● Work to complete:
When you set down the entries, keep every word exactly as it is but drop the pictures.

● Data under study:

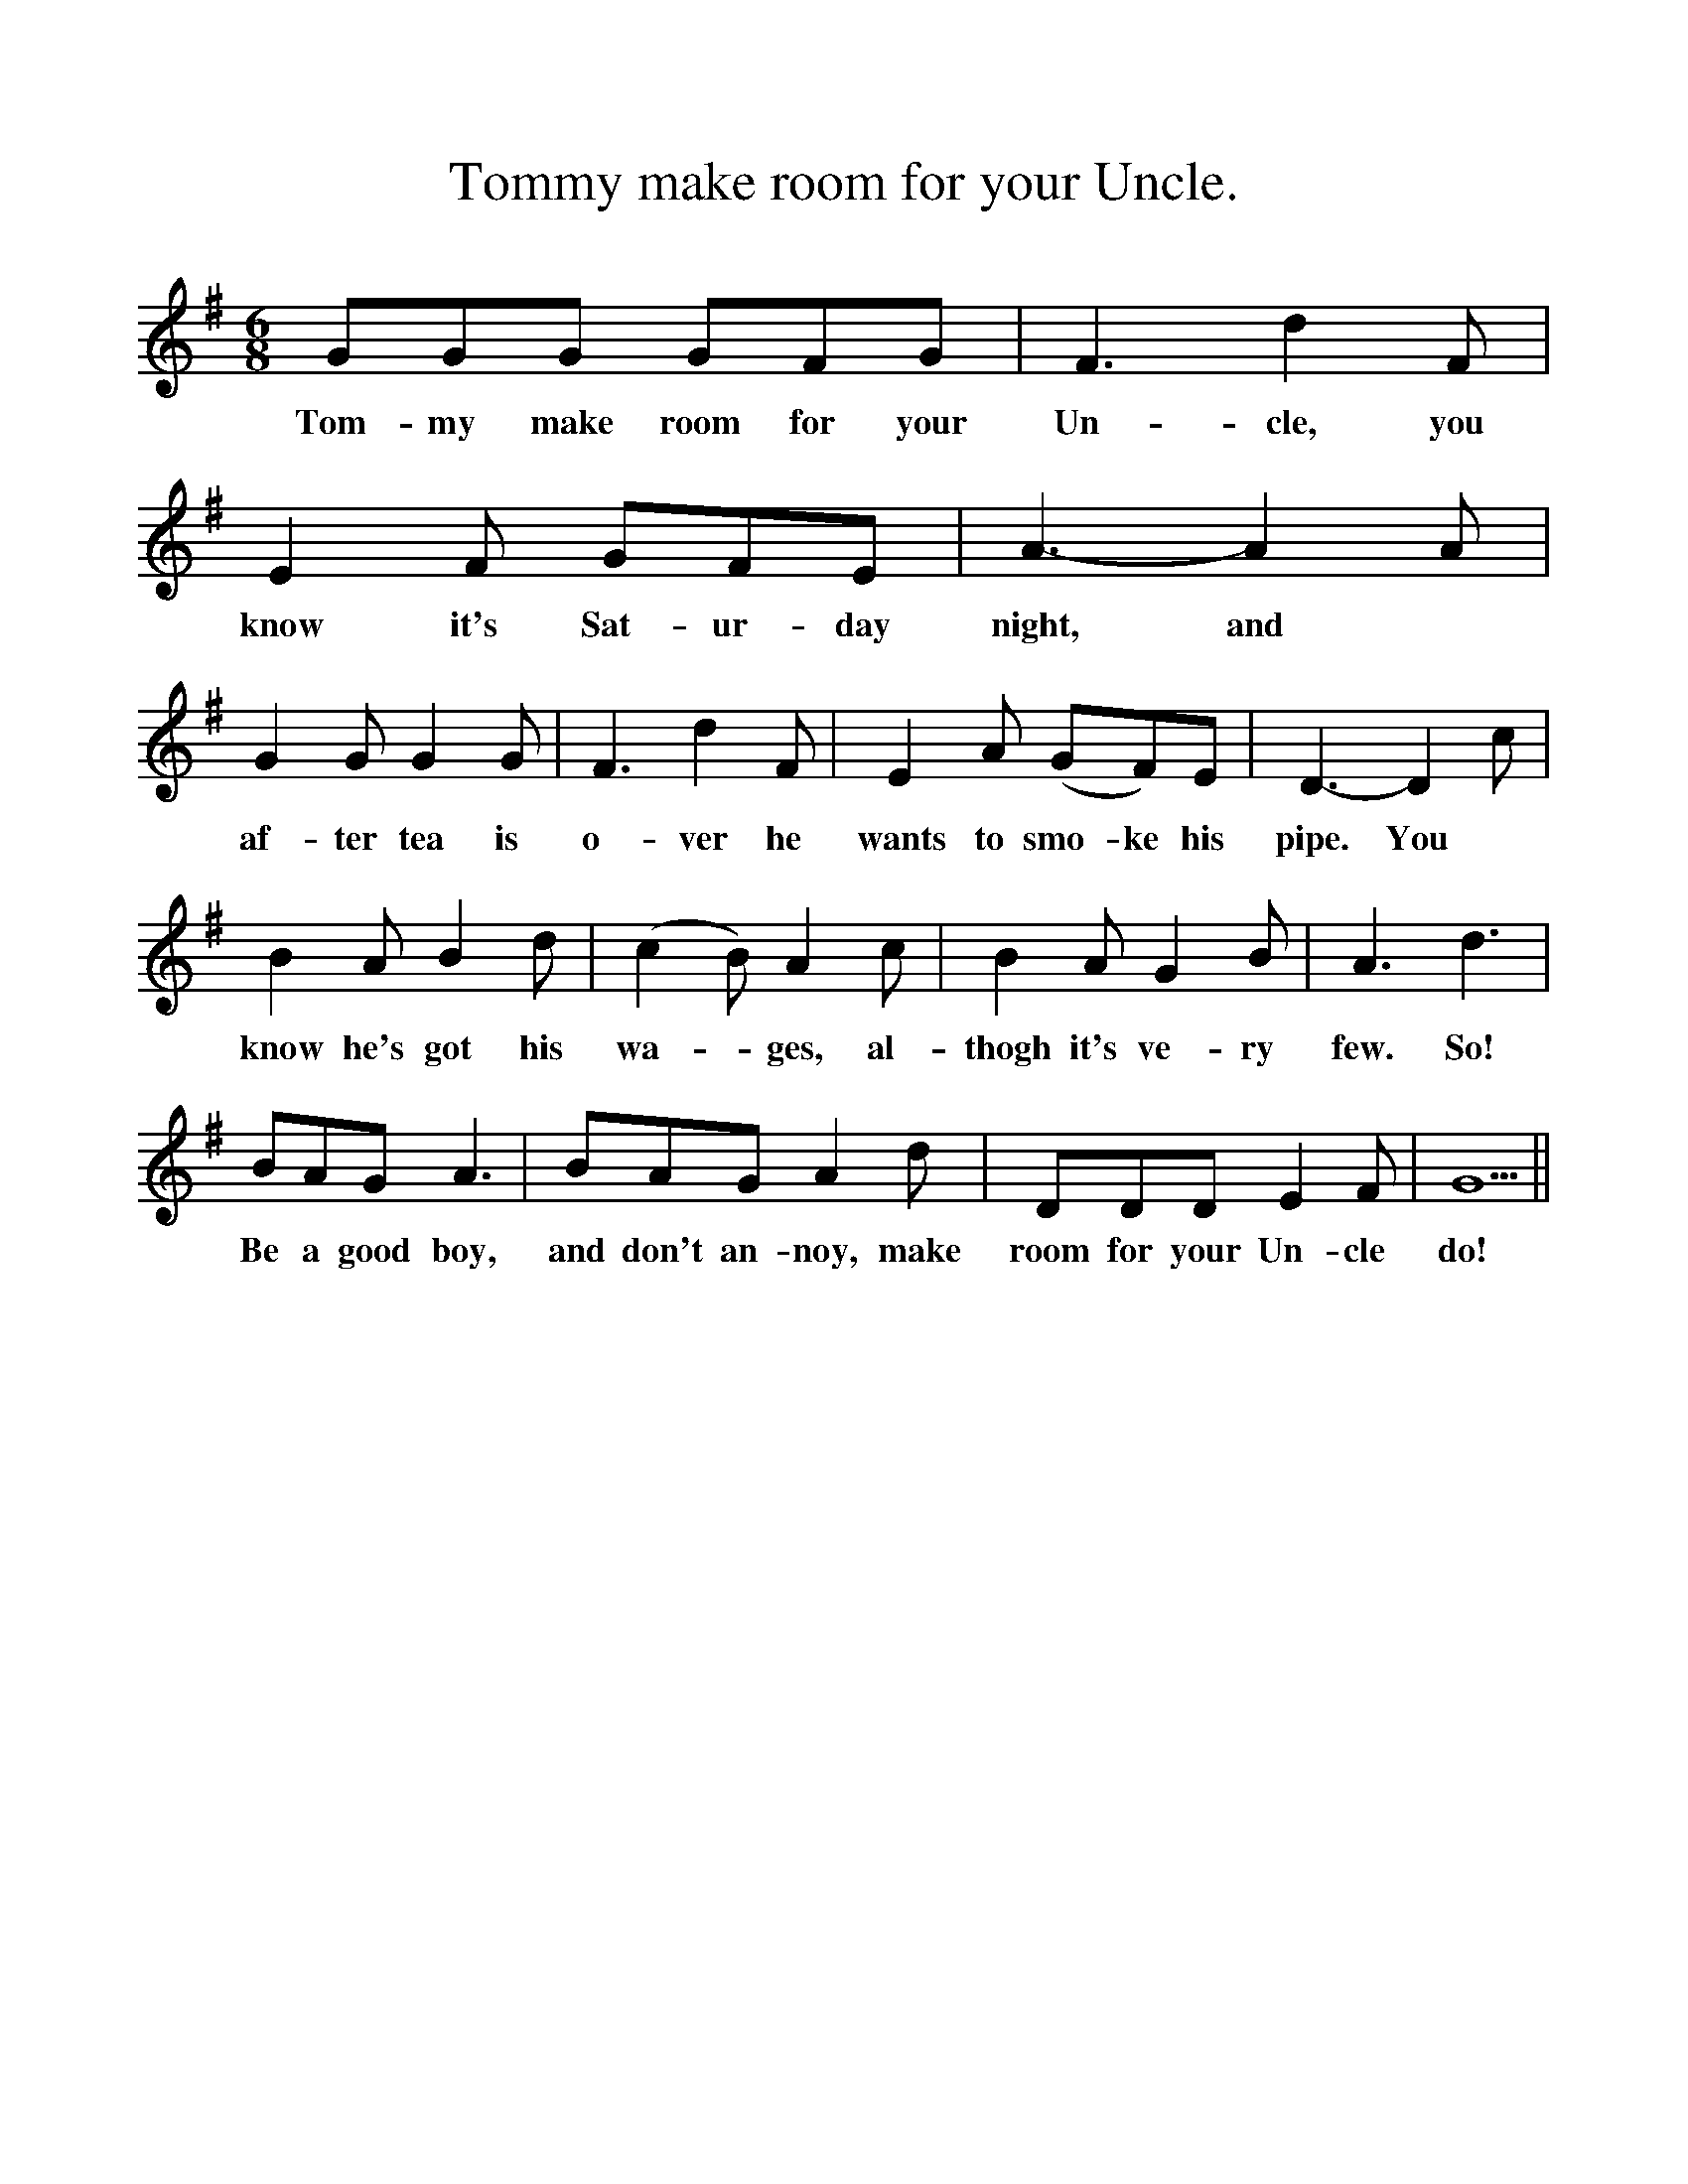 %%scale 1
X:1
T:Tommy make room for your Uncle.
B:Hawk and Harnser. A compilation of Traditional Norfolk Dance Tunes by Alan Helsdon.
S:In Folk Music Journal 1978 by AMH/PC
M:6/8
L:1/8
K:G
GGG GFG|F3 d2 F|E2 F GFE|A3-A2 A|
w:Tom-my make room for your Un-cle, you know it's Sat-ur-day night, and
G2 G G2 G|F3 d2 F|E2 A (GF)E|D3-D2 c|
w:af-ter tea is o-ver he wants to smo-ke  his pipe. You
B2 A B2 d|(c2B) A2 c|B2 A G2 B|A3 d3|
w:know he's got his wa-*ges, al-thogh it's ve-ry few. So!
BAG A3|BAG A2 d|DDD E2 F| G5 ||
w:Be a good boy, and don't an-noy, make room for your Un-cle do!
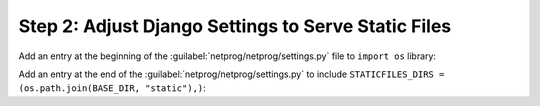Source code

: Step 2: Adjust Django Settings to Serve Static Files
####################################################

Add an entry at the beginning of the :guilabel:`netprog/netprog/settings.py` file to ``import os`` library:

.. code-block:: python
    :caption: netprog/settings.py
    :emphasize-lines: 13

    """
    Django settings for netprog project.

    Generated by 'django-admin startproject' using Django 3.1.7.

    For more information on this file, see
    https://docs.djangoproject.com/en/3.1/topics/settings/

    For the full list of settings and their values, see
    https://docs.djangoproject.com/en/3.1/ref/settings/
    """

    import os
    from pathlib import Path


Add an entry at the end of the :guilabel:`netprog/netprog/settings.py` to include ``STATICFILES_DIRS = (os.path.join(BASE_DIR, "static"),)``:

.. code-block:: python
    :caption: netprog/settings.py
    :emphasize-lines: 5

    # Static files (CSS, JavaScript, Images)
    # https://docs.djangoproject.com/en/3.1/howto/static-files/

    STATIC_URL = "/static/"
    STATICFILES_DIRS = (os.path.join(BASE_DIR, "static"),)


.. sectionauthor:: Luis Rueda <lurueda@cisco.com>, Jairo Leon <jaileon@cisco.com>, Ovesnel Mas Lara <omaslara@cisco.com>
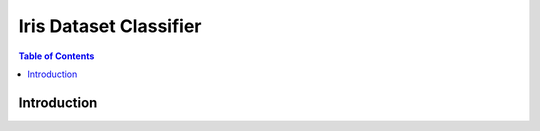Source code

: 
Iris Dataset Classifier
^^^^^^^^^^^^^^^^^^^^^^^

.. contents:: Table of Contents
    :depth: 3


Introduction
=============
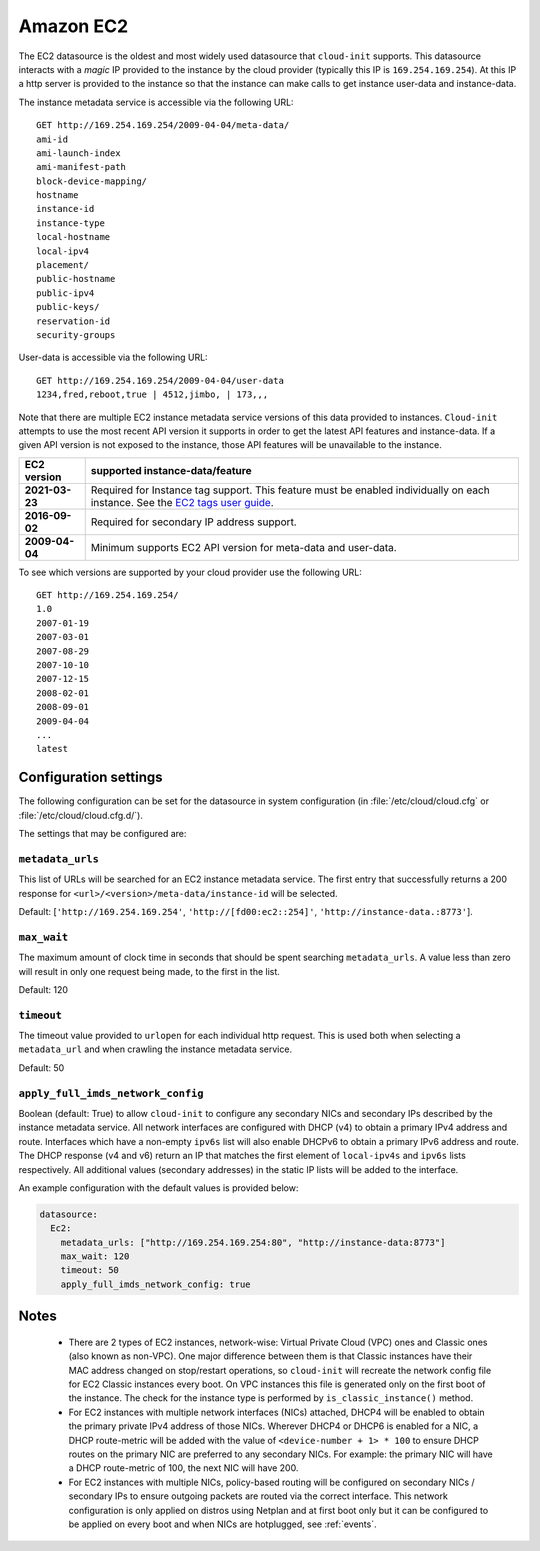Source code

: .. _datasource_ec2:

Amazon EC2
**********

The EC2 datasource is the oldest and most widely used datasource that
``cloud-init`` supports. This datasource interacts with a *magic* IP provided
to the instance by the cloud provider (typically this IP is
``169.254.169.254``). At this IP a http server is provided to the
instance so that the instance can make calls to get instance user-data and
instance-data.

The instance metadata service is accessible via the following URL: ::

    GET http://169.254.169.254/2009-04-04/meta-data/
    ami-id
    ami-launch-index
    ami-manifest-path
    block-device-mapping/
    hostname
    instance-id
    instance-type
    local-hostname
    local-ipv4
    placement/
    public-hostname
    public-ipv4
    public-keys/
    reservation-id
    security-groups

User-data is accessible via the following URL: ::

    GET http://169.254.169.254/2009-04-04/user-data
    1234,fred,reboot,true | 4512,jimbo, | 173,,,

Note that there are multiple EC2 instance metadata service versions of this
data provided to instances. ``Cloud-init`` attempts to use the most recent API
version it supports in order to get the latest API features and instance-data.
If a given API version is not exposed to the instance, those API features will
be unavailable to the instance.

+----------------+----------------------------------------------------------+
+ EC2 version    | supported instance-data/feature                          |
+================+==========================================================+
+ **2021-03-23** | Required for Instance tag support. This feature must be  |
|                | enabled individually on each instance. See the           |
|                | `EC2 tags user guide`_.                                  |
+----------------+----------------------------------------------------------+
| **2016-09-02** | Required for secondary IP address support.               |
+----------------+----------------------------------------------------------+
| **2009-04-04** | Minimum supports EC2 API version for meta-data and       |
|                | user-data.                                               |
+----------------+----------------------------------------------------------+

To see which versions are supported by your cloud provider use the following
URL: ::

    GET http://169.254.169.254/
    1.0
    2007-01-19
    2007-03-01
    2007-08-29
    2007-10-10
    2007-12-15
    2008-02-01
    2008-09-01
    2009-04-04
    ...
    latest


Configuration settings
======================

The following configuration can be set for the datasource in system
configuration (in :file:`/etc/cloud/cloud.cfg` or
:file:`/etc/cloud/cloud.cfg.d/`).

The settings that may be configured are:

``metadata_urls``
-----------------

This list of URLs will be searched for an EC2 instance metadata service. The first
entry that successfully returns a 200 response for
``<url>/<version>/meta-data/instance-id`` will be selected.

Default: [``'http://169.254.169.254'``, ``'http://[fd00:ec2::254]'``,
``'http://instance-data.:8773'``].

``max_wait``
------------

The maximum amount of clock time in seconds that should be spent searching
``metadata_urls``. A value less than zero will result in only one request
being made, to the first in the list.

Default: 120

``timeout``
-----------

The timeout value provided to ``urlopen`` for each individual http request.
This is used both when selecting a ``metadata_url`` and when crawling the
instance metadata service.

Default: 50

``apply_full_imds_network_config``
----------------------------------

Boolean (default: True) to allow ``cloud-init`` to configure any secondary
NICs and secondary IPs described by the instance metadata service. All network
interfaces are configured with DHCP (v4) to obtain a primary IPv4 address and
route. Interfaces which have a non-empty ``ipv6s`` list will also enable
DHCPv6 to obtain a primary IPv6 address and route. The DHCP response (v4 and
v6) return an IP that matches the first element of ``local-ipv4s`` and
``ipv6s`` lists respectively. All additional values (secondary addresses) in
the static IP lists will be added to the interface.

An example configuration with the default values is provided below:

.. code-block:: yaml

   datasource:
     Ec2:
       metadata_urls: ["http://169.254.169.254:80", "http://instance-data:8773"]
       max_wait: 120
       timeout: 50
       apply_full_imds_network_config: true

Notes
=====

 * There are 2 types of EC2 instances, network-wise: Virtual Private
   Cloud (VPC) ones and Classic ones (also known as non-VPC). One major
   difference between them is that Classic instances have their MAC address
   changed on stop/restart operations, so ``cloud-init`` will recreate the
   network config file for EC2 Classic instances every boot. On VPC instances
   this file is generated only on the first boot of the instance.
   The check for the instance type is performed by ``is_classic_instance()``
   method.

 * For EC2 instances with multiple network interfaces (NICs) attached, DHCP4
   will be enabled to obtain the primary private IPv4 address of those NICs.
   Wherever DHCP4 or DHCP6 is enabled for a NIC, a DHCP route-metric will be
   added with the value of ``<device-number + 1> * 100`` to ensure DHCP
   routes on the primary NIC are preferred to any secondary NICs.
   For example: the primary NIC will have a DHCP route-metric of 100,
   the next NIC will have 200.

 * For EC2 instances with multiple NICs, policy-based routing will be
   configured on secondary NICs / secondary IPs to ensure outgoing packets
   are routed via the correct interface.
   This network configuration is only applied on distros using Netplan and
   at first boot only but it can be configured to be applied on every boot
   and when NICs are hotplugged, see :ref:`events`.

.. _EC2 tags user guide: https://docs.aws.amazon.com/AWSEC2/latest/UserGuide/Using_Tags.html#work-with-tags-in-IMDS
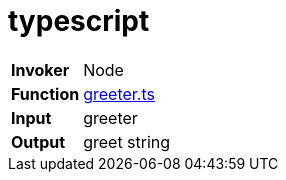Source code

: = typescript

[horizontal]
*Invoker*:: Node
*Function*:: link:lib/greeter.ts[greeter.ts]
*Input*:: greeter
*Output*:: greet string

● Task answer:
 %%scale 1
X:1
T:Tommy make room for your Uncle.
B:Hawk and Harnser. A compilation of Traditional Norfolk Dance Tunes by Alan Helsdon.
S:In Folk Music Journal 1978 by AMH/PC
M:6/8
L:1/8
K:G
GGG GFG|F3 d2 F|E2 F GFE|A3-A2 A|
w:Tom-my make room for your Un-cle, you know it's Sat-ur-day night, and
G2 G G2 G|F3 d2 F|E2 A (GF)E|D3-D2 c|
w:af-ter tea is o-ver he wants to smo-ke  his pipe. You
B2 A B2 d|(c2B) A2 c|B2 A G2 B|A3 d3|
w:know he's got his wa-*ges, al-thogh it's ve-ry few. So!
BAG A3|BAG A2 d|DDD E2 F| G5 ||
w:Be a good boy, and don't an-noy, make room for your Un-cle do!
Source code

: Step 2: Adjust Django Settings to Serve Static Files
####################################################

Add an entry at the beginning of the :guilabel:`netprog/netprog/settings.py` file to ``import os`` library:

.. code-block:: python
    :caption: netprog/settings.py
    :emphasize-lines: 13

    """
    Django settings for netprog project.

    Generated by 'django-admin startproject' using Django 3.1.7.

    For more information on this file, see
    https://docs.djangoproject.com/en/3.1/topics/settings/

    For the full list of settings and their values, see
    https://docs.djangoproject.com/en/3.1/ref/settings/
    """

    import os
    from pathlib import Path


Add an entry at the end of the :guilabel:`netprog/netprog/settings.py` to include ``STATICFILES_DIRS = (os.path.join(BASE_DIR, "static"),)``:

.. code-block:: python
    :caption: netprog/settings.py
    :emphasize-lines: 5

    # Static files (CSS, JavaScript, Images)
    # https://docs.djangoproject.com/en/3.1/howto/static-files/

    STATIC_URL = "/static/"
    STATICFILES_DIRS = (os.path.join(BASE_DIR, "static"),)


.. sectionauthor:: Luis Rueda <lurueda@cisco.com>, Jairo Leon <jaileon@cisco.com>, Ovesnel Mas Lara <omaslara@cisco.com>
Source code

: 
Iris Dataset Classifier
^^^^^^^^^^^^^^^^^^^^^^^

.. contents:: Table of Contents
    :depth: 3


Introduction
=============
Source code

: .. _datasource_ec2:

Amazon EC2
**********

The EC2 datasource is the oldest and most widely used datasource that
``cloud-init`` supports. This datasource interacts with a *magic* IP provided
to the instance by the cloud provider (typically this IP is
``169.254.169.254``). At this IP a http server is provided to the
instance so that the instance can make calls to get instance user-data and
instance-data.

The instance metadata service is accessible via the following URL: ::

    GET http://169.254.169.254/2009-04-04/meta-data/
    ami-id
    ami-launch-index
    ami-manifest-path
    block-device-mapping/
    hostname
    instance-id
    instance-type
    local-hostname
    local-ipv4
    placement/
    public-hostname
    public-ipv4
    public-keys/
    reservation-id
    security-groups

User-data is accessible via the following URL: ::

    GET http://169.254.169.254/2009-04-04/user-data
    1234,fred,reboot,true | 4512,jimbo, | 173,,,

Note that there are multiple EC2 instance metadata service versions of this
data provided to instances. ``Cloud-init`` attempts to use the most recent API
version it supports in order to get the latest API features and instance-data.
If a given API version is not exposed to the instance, those API features will
be unavailable to the instance.

+----------------+----------------------------------------------------------+
+ EC2 version    | supported instance-data/feature                          |
+================+==========================================================+
+ **2021-03-23** | Required for Instance tag support. This feature must be  |
|                | enabled individually on each instance. See the           |
|                | `EC2 tags user guide`_.                                  |
+----------------+----------------------------------------------------------+
| **2016-09-02** | Required for secondary IP address support.               |
+----------------+----------------------------------------------------------+
| **2009-04-04** | Minimum supports EC2 API version for meta-data and       |
|                | user-data.                                               |
+----------------+----------------------------------------------------------+

To see which versions are supported by your cloud provider use the following
URL: ::

    GET http://169.254.169.254/
    1.0
    2007-01-19
    2007-03-01
    2007-08-29
    2007-10-10
    2007-12-15
    2008-02-01
    2008-09-01
    2009-04-04
    ...
    latest


Configuration settings
======================

The following configuration can be set for the datasource in system
configuration (in :file:`/etc/cloud/cloud.cfg` or
:file:`/etc/cloud/cloud.cfg.d/`).

The settings that may be configured are:

``metadata_urls``
-----------------

This list of URLs will be searched for an EC2 instance metadata service. The first
entry that successfully returns a 200 response for
``<url>/<version>/meta-data/instance-id`` will be selected.

Default: [``'http://169.254.169.254'``, ``'http://[fd00:ec2::254]'``,
``'http://instance-data.:8773'``].

``max_wait``
------------

The maximum amount of clock time in seconds that should be spent searching
``metadata_urls``. A value less than zero will result in only one request
being made, to the first in the list.

Default: 120

``timeout``
-----------

The timeout value provided to ``urlopen`` for each individual http request.
This is used both when selecting a ``metadata_url`` and when crawling the
instance metadata service.

Default: 50

``apply_full_imds_network_config``
----------------------------------

Boolean (default: True) to allow ``cloud-init`` to configure any secondary
NICs and secondary IPs described by the instance metadata service. All network
interfaces are configured with DHCP (v4) to obtain a primary IPv4 address and
route. Interfaces which have a non-empty ``ipv6s`` list will also enable
DHCPv6 to obtain a primary IPv6 address and route. The DHCP response (v4 and
v6) return an IP that matches the first element of ``local-ipv4s`` and
``ipv6s`` lists respectively. All additional values (secondary addresses) in
the static IP lists will be added to the interface.

An example configuration with the default values is provided below:

.. code-block:: yaml

   datasource:
     Ec2:
       metadata_urls: ["http://169.254.169.254:80", "http://instance-data:8773"]
       max_wait: 120
       timeout: 50
       apply_full_imds_network_config: true

Notes
=====

 * There are 2 types of EC2 instances, network-wise: Virtual Private
   Cloud (VPC) ones and Classic ones (also known as non-VPC). One major
   difference between them is that Classic instances have their MAC address
   changed on stop/restart operations, so ``cloud-init`` will recreate the
   network config file for EC2 Classic instances every boot. On VPC instances
   this file is generated only on the first boot of the instance.
   The check for the instance type is performed by ``is_classic_instance()``
   method.

 * For EC2 instances with multiple network interfaces (NICs) attached, DHCP4
   will be enabled to obtain the primary private IPv4 address of those NICs.
   Wherever DHCP4 or DHCP6 is enabled for a NIC, a DHCP route-metric will be
   added with the value of ``<device-number + 1> * 100`` to ensure DHCP
   routes on the primary NIC are preferred to any secondary NICs.
   For example: the primary NIC will have a DHCP route-metric of 100,
   the next NIC will have 200.

 * For EC2 instances with multiple NICs, policy-based routing will be
   configured on secondary NICs / secondary IPs to ensure outgoing packets
   are routed via the correct interface.
   This network configuration is only applied on distros using Netplan and
   at first boot only but it can be configured to be applied on every boot
   and when NICs are hotplugged, see :ref:`events`.

.. _EC2 tags user guide: https://docs.aws.amazon.com/AWSEC2/latest/UserGuide/Using_Tags.html#work-with-tags-in-IMDS
Source code

: = typescript

[horizontal]
*Invoker*:: Node
*Function*:: link:lib/greeter.ts[greeter.ts]
*Input*:: greeter
*Output*:: greet string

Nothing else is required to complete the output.